The Elefante Group has recently applied to the Federal Communications Commission of the United States with a request to allocate 22 GHz, 23 GHz, 26 GHz, 70 GHz and 80 GHz bands to build a communication system composed of airships located 20 km above the Earth’s surface. Crazy? This idea appeals to Facebook, who wants every one of us to have access to the Internet.
People who live in rural areas are well aware of the fact that the coverage of cellular networks is not as rosy as it might seem for citizens of big cities. This problem is even more evident in the United States, where operators are struggling with the problem of building wireless networks in agricultural areas. That is why many companies originating from the USA are working on new solutions that would allow ubiquitous access to the Internet. A good example of such activity is the Google Loon project, which is based on a network of stratospheric balloons. However, this initiative has one serious problem. The balloons floated in the air move and then land. That is why the Elefante Group wants to approach this topic differently. The airship hovering 20 km above the Earth would be responsible for the signal transmission.
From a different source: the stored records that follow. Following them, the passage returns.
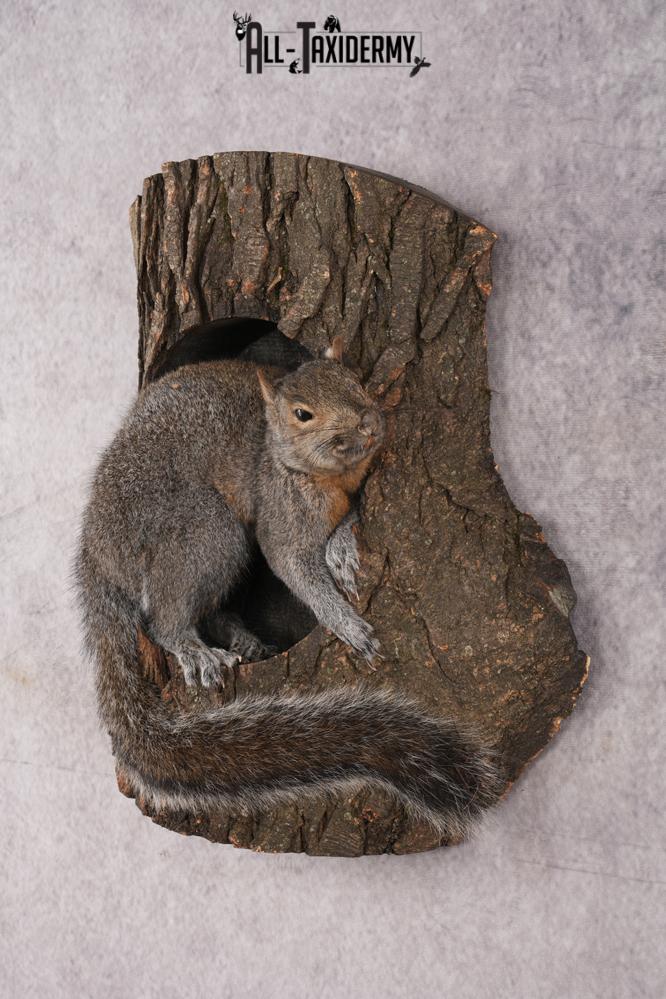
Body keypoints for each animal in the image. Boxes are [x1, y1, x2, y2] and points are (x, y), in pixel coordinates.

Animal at [75, 334, 501, 837]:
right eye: (302, 414)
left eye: (354, 381)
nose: (367, 422)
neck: (326, 474)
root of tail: (98, 553)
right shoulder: (282, 512)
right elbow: (294, 566)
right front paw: (347, 625)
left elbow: (350, 522)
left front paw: (342, 546)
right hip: (204, 532)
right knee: (165, 617)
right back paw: (192, 649)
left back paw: (244, 639)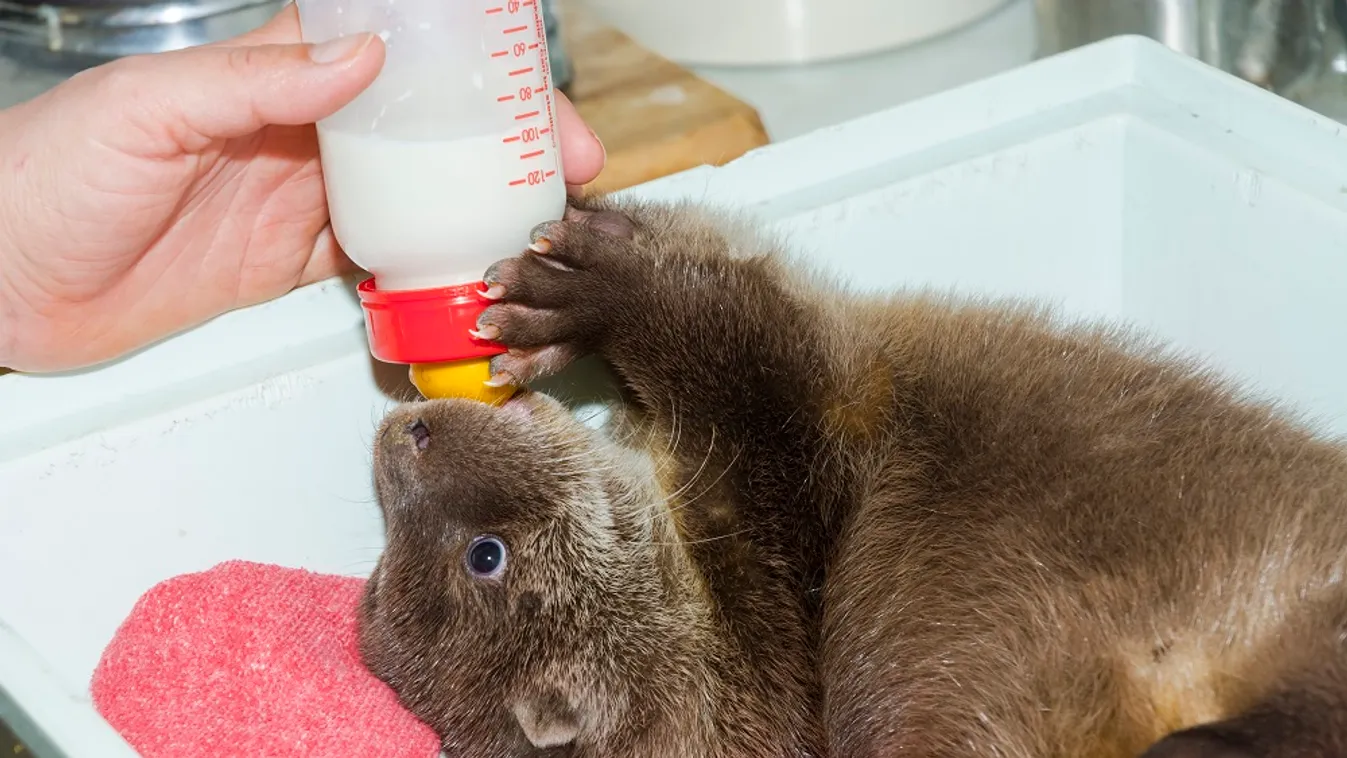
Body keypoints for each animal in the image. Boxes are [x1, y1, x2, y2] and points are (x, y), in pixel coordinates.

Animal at [359, 195, 1347, 758]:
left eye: (373, 583)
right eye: (484, 556)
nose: (403, 431)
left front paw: (558, 295)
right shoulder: (785, 529)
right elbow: (741, 343)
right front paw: (600, 289)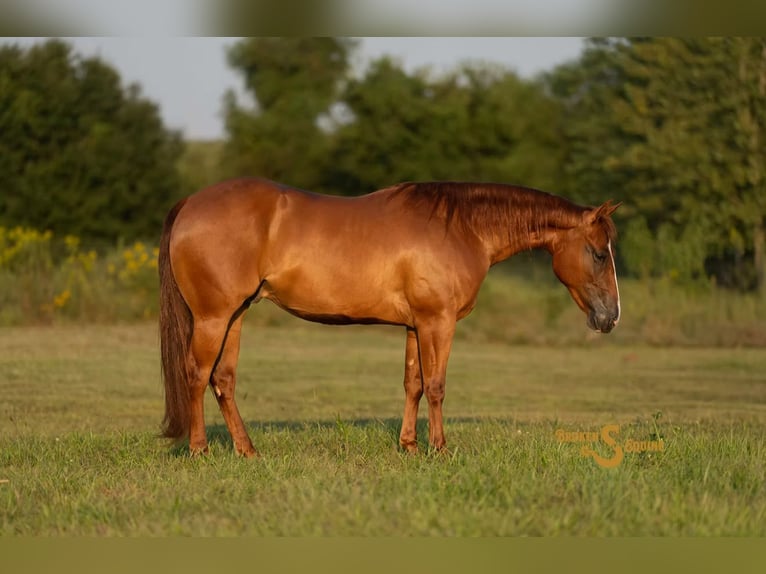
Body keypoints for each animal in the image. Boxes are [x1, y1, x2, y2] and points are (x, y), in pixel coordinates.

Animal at [158, 178, 621, 457]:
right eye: (600, 253)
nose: (611, 316)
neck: (462, 228)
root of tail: (190, 203)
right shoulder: (438, 322)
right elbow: (436, 386)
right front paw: (439, 448)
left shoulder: (416, 325)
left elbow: (413, 383)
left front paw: (410, 445)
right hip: (213, 318)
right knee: (196, 374)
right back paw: (199, 449)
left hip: (235, 315)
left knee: (223, 379)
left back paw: (248, 450)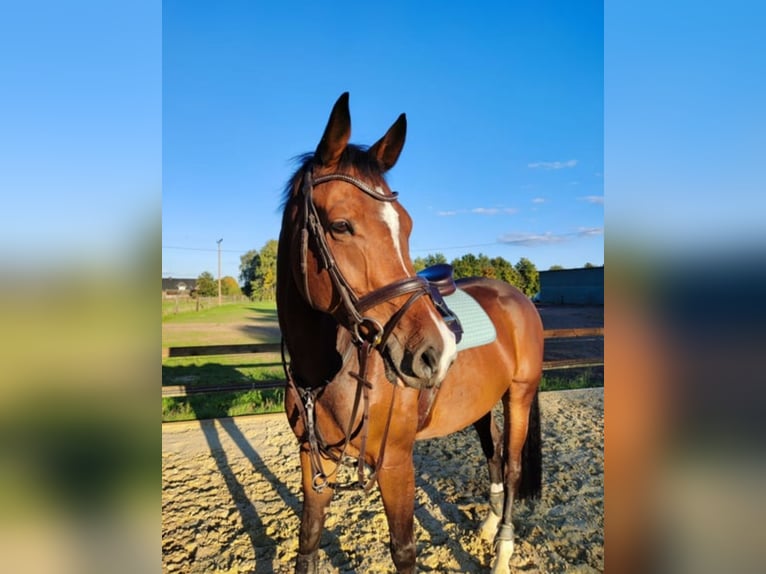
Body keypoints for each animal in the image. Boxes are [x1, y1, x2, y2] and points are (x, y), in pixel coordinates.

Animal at [278, 92, 544, 572]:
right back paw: (489, 526)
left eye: (407, 224)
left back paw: (502, 549)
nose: (435, 353)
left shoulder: (396, 465)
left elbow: (403, 550)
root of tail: (517, 295)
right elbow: (308, 540)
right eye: (341, 225)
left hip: (519, 393)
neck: (325, 372)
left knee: (513, 466)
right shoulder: (313, 459)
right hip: (482, 404)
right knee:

Facebook supports the idea of stratospheric radio communication platforms
Does the base station flying 20 kilometres above our heads make any sense? Elon Musk believes in cheap and universal satellite Internet. Therefore, airships flying lower than satellites, but higher than passenger planes, can also serve the same purpose. The idea proposed by the Elefante startup is quite sensible. Airships can “hang” still in a given place for several years and have much more power than a stratospheric balloon. Therefore, this type of platform can provide coverage of a given area using several frequency bands. The throughput capacity of such a point would be 1 Tbps. However, this speed will not be intended directly for Internet users. In exchange, this type of platform would provide backhaul links to 4G LTE and 5G base stations and Wi-Fi hotspots deployed over a large geographical area. Some operators have criticized the request of the Elefante Group because it is based on untested wireless communication technology. However, if this venture proves successful, it can help mobile network operators build national 5G networks.